General information
- Type: Performance glider
- National origin: Italy
- Manufacturer: Aeronautica Bonomi
- Designer: Camillo Silva
- Number built: 1 or 2

History
- First flight: 1939

= Bonomi BS.20 Albanella =

The Bonomi BS.20 Albanella (Montagu's harrier) was a performance sailplane designed and built in Italy in the late-1930s. Rather little is known about it; either one or two were constructed.

==Design and development==

The BS.20 Albanella is not well documented and the little that is known about it comes a hand-written note on its general characteristics, a number of photographs taken at Milan in the mid-1930s and a sketch on a postcard. It may have been intended for aerobatics.

The Albanella was a cantilever shoulder wing monoplane with a swept straight tapered wing which ended in rounded tips. All the sweep was on the leading edge. Long ailerons occupied more than half the span. As elsewhere on the BS.20, the wing covering was a mixture of plywood and fabric. Its oval cross-section fuselage was conventional at the front, with the pilot's open cockpit just ahead of the leading edge with an eye-line over the upper wing. The main landing gear was a sprung ventral skid stretching from near the nose to below the wing trailing edge. The dorsal line was straight in elevation but immediately aft of the wings the lower ventral line turned quickly upwards and the fuselage became much finer, almost producing a pod and boom form. Horizontal rear surfaces were elliptical in plan. The vertical tail was straight tapered to a rounded tip with a rudder extending down to the keel and operating in an elevator cut-out.

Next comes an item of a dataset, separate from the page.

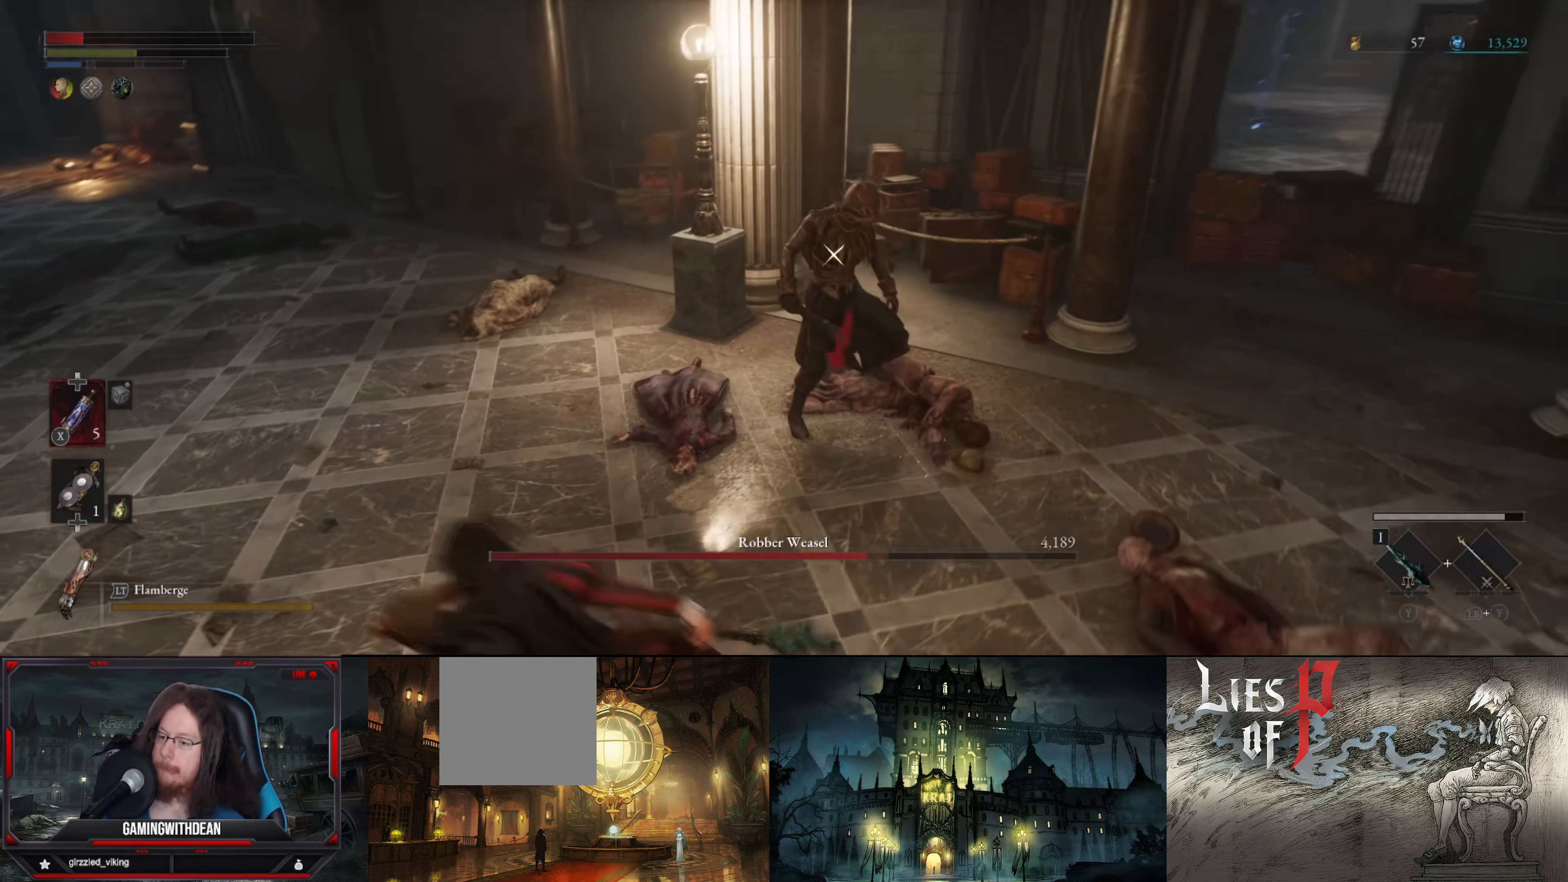
{"buttons": ["B"], "left_stick": "down-left", "right_stick": "center", "events": []}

Photographs suggest there were two somewhat different versions, though whether as a result of modification or the construction of a second prototype is not known.

The Albanella was one of two Italian representatives at the Berlin Olympic Games of 1936 (the other was the Teichfuss Orione), part of a successful demonstration to establish gliding as an Olympic sport (Gliding at the 1936 Summer Olympics).